Stored data entries:
━━━━━━━━━━━━━━━━━━━━━━━━━━━━━━
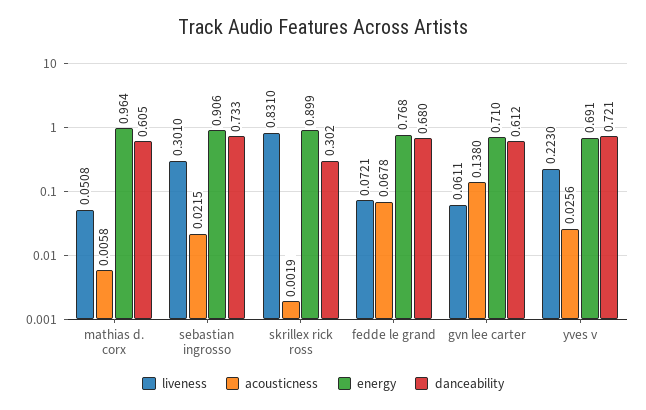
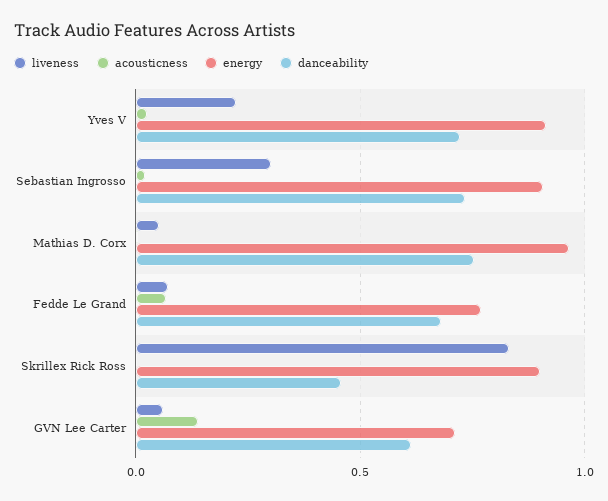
danceability, mathias d. corx: 0.605 -> 0.75
danceability, skrillex rick ross: 0.302 -> 0.45
energy, yves v: 0.691 -> 0.9

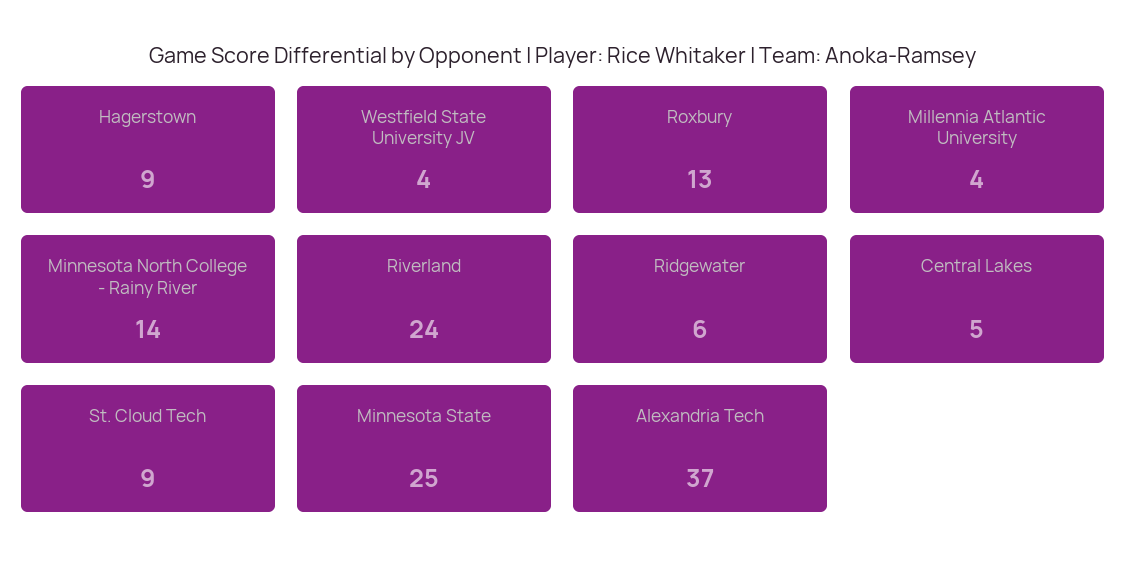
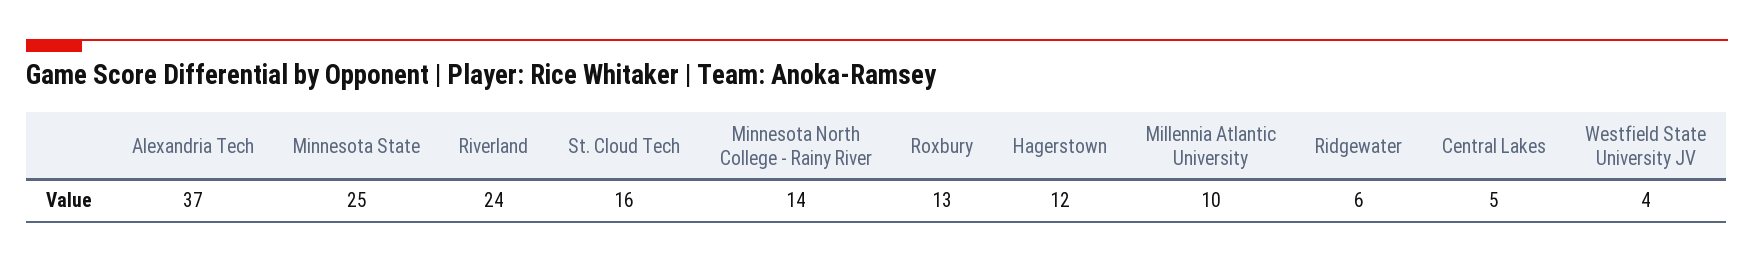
Hagerstown: 9 -> 12
Millennia Atlantic University: 4 -> 10
St. Cloud Tech: 9 -> 16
━━━━━━━━━━━━━━━━━━━━━━━━━━━━━━
Task statement:
What belongs in the answer is each line above, reproduced exactly, and no picture.

Task result:
danceability, mathias d. corx: 0.605 -> 0.75
danceability, skrillex rick ross: 0.302 -> 0.45
energy, yves v: 0.691 -> 0.9

Hagerstown: 9 -> 12
Millennia Atlantic University: 4 -> 10
St. Cloud Tech: 9 -> 16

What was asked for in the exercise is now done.